An essential and very popular part of the program’s curriculum has been the weekend excursions to renowned historical and archaeological sites, connected to the seminars taught the previous week. Each year students attend dramatic performances at the ancient theatre of Epidaurus. Other extracurricular activities include guest lectures, dinner discussions, musical performances, and beach trips.

The program’s home locations, Nafplio, Olympia and Thessaloniki are in close proximity to many important archeological sites and there is ample time for short day-trips, in Palamidi and Bourtzi, Mycenae and Epidaurus, in Olympia site and museum and in Vergina.

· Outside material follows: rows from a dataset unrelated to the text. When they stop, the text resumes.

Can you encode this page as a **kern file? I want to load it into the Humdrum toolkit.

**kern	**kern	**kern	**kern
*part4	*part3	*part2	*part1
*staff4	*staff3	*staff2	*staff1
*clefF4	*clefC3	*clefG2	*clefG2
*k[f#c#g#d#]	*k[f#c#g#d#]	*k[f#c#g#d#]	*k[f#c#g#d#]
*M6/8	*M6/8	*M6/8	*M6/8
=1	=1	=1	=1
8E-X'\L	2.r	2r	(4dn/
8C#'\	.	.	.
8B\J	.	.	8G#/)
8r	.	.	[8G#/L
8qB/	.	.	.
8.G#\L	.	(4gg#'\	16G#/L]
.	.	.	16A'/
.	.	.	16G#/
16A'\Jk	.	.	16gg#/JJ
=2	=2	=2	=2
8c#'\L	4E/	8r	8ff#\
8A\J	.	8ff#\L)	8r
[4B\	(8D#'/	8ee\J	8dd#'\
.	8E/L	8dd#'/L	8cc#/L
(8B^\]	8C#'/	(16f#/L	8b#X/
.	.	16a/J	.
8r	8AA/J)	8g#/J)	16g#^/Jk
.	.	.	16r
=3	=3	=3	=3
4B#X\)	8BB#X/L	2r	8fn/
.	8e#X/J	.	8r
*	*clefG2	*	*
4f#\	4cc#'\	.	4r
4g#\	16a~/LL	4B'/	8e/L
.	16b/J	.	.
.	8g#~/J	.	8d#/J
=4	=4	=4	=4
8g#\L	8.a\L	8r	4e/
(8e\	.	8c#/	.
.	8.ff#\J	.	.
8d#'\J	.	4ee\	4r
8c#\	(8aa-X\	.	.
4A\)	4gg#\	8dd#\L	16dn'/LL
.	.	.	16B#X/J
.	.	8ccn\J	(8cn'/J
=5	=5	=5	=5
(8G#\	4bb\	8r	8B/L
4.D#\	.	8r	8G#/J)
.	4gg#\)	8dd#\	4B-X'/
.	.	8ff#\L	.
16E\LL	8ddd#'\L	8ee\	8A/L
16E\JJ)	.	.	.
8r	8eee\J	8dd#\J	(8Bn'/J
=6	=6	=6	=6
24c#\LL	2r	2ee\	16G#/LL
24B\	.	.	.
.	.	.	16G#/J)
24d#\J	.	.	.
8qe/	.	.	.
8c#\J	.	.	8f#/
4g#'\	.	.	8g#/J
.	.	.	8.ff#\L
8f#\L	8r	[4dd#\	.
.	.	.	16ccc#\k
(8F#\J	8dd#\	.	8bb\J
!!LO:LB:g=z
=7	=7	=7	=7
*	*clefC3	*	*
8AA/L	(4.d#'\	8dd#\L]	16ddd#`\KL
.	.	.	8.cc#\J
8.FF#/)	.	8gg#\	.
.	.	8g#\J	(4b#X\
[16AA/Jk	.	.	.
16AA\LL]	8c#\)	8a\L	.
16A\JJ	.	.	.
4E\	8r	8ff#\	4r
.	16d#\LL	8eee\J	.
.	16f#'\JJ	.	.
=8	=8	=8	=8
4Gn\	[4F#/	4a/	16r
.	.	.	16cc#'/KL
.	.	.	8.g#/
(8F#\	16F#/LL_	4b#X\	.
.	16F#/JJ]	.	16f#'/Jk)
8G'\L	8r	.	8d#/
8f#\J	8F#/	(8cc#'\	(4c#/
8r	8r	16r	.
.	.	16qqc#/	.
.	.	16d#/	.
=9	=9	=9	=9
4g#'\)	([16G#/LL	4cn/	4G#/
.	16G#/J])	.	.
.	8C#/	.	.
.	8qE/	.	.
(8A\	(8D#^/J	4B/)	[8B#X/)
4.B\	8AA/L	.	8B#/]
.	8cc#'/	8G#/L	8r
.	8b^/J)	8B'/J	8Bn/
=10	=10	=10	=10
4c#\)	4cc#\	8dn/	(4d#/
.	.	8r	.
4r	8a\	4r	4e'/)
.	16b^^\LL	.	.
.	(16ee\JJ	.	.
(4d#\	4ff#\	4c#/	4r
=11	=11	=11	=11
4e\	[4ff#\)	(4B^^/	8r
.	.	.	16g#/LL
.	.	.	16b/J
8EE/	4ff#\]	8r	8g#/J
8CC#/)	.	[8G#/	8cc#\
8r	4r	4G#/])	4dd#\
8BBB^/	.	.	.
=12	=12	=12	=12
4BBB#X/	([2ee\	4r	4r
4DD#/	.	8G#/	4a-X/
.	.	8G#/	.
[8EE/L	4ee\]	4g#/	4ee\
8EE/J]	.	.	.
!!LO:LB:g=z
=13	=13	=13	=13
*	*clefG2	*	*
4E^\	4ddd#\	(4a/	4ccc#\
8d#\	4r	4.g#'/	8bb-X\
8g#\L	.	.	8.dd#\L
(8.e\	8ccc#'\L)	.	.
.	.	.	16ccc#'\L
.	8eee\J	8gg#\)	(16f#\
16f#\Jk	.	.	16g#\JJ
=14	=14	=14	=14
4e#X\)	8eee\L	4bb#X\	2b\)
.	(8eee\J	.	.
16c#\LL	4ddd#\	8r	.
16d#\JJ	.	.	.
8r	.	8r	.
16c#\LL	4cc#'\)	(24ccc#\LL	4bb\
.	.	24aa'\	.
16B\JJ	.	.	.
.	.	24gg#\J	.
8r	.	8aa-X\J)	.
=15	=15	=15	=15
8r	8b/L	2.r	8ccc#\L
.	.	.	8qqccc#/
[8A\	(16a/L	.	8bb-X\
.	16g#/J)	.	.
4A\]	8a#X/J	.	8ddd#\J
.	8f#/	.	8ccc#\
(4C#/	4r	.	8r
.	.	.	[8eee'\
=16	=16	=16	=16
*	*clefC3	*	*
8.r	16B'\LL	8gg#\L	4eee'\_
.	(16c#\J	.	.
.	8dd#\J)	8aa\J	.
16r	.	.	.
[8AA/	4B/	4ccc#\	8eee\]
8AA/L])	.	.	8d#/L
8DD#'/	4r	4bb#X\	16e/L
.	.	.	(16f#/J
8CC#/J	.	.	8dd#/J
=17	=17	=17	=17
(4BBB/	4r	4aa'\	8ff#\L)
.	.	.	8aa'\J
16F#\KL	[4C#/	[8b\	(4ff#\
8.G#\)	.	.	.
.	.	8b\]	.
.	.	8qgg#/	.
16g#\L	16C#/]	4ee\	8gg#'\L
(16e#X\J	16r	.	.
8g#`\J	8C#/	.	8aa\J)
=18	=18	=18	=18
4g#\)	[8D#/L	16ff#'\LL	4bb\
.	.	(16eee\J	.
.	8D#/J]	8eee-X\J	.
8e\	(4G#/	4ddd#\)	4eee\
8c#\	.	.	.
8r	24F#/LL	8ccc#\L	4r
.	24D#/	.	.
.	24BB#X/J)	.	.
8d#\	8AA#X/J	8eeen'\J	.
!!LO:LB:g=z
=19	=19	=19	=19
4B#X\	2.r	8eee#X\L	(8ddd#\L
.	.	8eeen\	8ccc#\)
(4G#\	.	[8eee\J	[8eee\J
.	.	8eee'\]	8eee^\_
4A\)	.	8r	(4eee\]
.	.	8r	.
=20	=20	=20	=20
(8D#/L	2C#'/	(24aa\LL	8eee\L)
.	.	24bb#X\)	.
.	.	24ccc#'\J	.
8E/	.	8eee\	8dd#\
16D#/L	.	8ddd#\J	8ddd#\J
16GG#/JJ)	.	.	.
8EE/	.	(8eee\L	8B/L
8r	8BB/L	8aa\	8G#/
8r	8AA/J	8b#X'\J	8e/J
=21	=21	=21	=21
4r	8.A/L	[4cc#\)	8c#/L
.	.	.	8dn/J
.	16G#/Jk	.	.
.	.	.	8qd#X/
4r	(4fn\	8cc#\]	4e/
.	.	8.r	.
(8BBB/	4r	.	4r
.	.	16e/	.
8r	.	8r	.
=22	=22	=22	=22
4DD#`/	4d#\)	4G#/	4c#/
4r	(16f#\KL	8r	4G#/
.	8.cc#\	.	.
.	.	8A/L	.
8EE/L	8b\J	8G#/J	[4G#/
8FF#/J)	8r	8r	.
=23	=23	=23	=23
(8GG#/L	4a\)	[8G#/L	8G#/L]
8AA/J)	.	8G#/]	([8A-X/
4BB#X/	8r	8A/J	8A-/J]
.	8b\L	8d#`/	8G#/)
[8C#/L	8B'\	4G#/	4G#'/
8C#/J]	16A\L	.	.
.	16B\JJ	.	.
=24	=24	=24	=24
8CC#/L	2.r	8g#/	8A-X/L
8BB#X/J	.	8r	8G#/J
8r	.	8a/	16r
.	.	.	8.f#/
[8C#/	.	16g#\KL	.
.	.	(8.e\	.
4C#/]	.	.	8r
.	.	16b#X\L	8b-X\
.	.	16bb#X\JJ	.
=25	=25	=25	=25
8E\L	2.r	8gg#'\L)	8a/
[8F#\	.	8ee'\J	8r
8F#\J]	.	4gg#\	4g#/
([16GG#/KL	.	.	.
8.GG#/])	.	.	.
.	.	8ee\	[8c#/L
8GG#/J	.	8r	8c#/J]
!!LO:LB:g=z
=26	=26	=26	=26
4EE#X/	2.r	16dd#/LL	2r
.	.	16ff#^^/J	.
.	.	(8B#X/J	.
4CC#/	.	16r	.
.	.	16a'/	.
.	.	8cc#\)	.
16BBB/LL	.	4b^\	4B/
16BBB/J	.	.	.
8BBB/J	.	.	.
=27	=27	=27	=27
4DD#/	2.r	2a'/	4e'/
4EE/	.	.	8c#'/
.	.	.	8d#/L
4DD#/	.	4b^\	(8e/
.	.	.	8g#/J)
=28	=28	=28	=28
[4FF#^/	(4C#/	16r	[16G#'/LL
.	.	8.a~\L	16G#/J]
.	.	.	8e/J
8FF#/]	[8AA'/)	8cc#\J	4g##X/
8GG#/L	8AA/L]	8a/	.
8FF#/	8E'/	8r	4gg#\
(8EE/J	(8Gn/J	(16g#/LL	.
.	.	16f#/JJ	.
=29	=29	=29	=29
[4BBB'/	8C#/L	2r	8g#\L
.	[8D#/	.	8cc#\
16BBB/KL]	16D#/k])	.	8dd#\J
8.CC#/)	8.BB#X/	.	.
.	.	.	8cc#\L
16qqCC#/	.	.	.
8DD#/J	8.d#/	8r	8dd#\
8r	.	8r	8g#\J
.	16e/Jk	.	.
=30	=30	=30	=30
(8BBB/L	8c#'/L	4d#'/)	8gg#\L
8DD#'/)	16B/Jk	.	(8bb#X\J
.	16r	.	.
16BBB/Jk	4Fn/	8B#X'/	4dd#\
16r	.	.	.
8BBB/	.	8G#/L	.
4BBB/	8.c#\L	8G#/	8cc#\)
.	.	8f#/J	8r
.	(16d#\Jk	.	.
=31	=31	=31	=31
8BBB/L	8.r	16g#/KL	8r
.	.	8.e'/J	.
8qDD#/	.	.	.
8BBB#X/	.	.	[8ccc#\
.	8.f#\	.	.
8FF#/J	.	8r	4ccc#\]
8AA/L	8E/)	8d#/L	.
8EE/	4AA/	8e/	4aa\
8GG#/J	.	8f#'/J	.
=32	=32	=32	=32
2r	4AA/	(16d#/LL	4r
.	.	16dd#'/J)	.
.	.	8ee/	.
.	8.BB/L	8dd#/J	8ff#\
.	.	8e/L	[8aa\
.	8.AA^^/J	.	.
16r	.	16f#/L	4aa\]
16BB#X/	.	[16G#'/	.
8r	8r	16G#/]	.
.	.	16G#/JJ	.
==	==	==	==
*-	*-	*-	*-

Students also enjoy a three-day excursion to Athens, visiting the National Archaeological Museum, which holds unique artifacts such as the treasures from the royal tombs at Mycenae; major examples of marble and bronze sculpture from the archaic, classical, and later periods; wonderful frescos from the island of Thera; and representative vases. Additionally, the group will visit the Greek Parliament, climb the Acropolis and also tour the impressive Acropolis Museum, visit the Agora, and enjoy a walk in the National Garden (Zappeion). The central location of the hotel allows free time to explore the city center, including a night tour of some of Athens’ most striking nineteenth-century buildings (Gennadios Library, Academy, University), followed by dinner in the picturesque neighborhood of Plaka.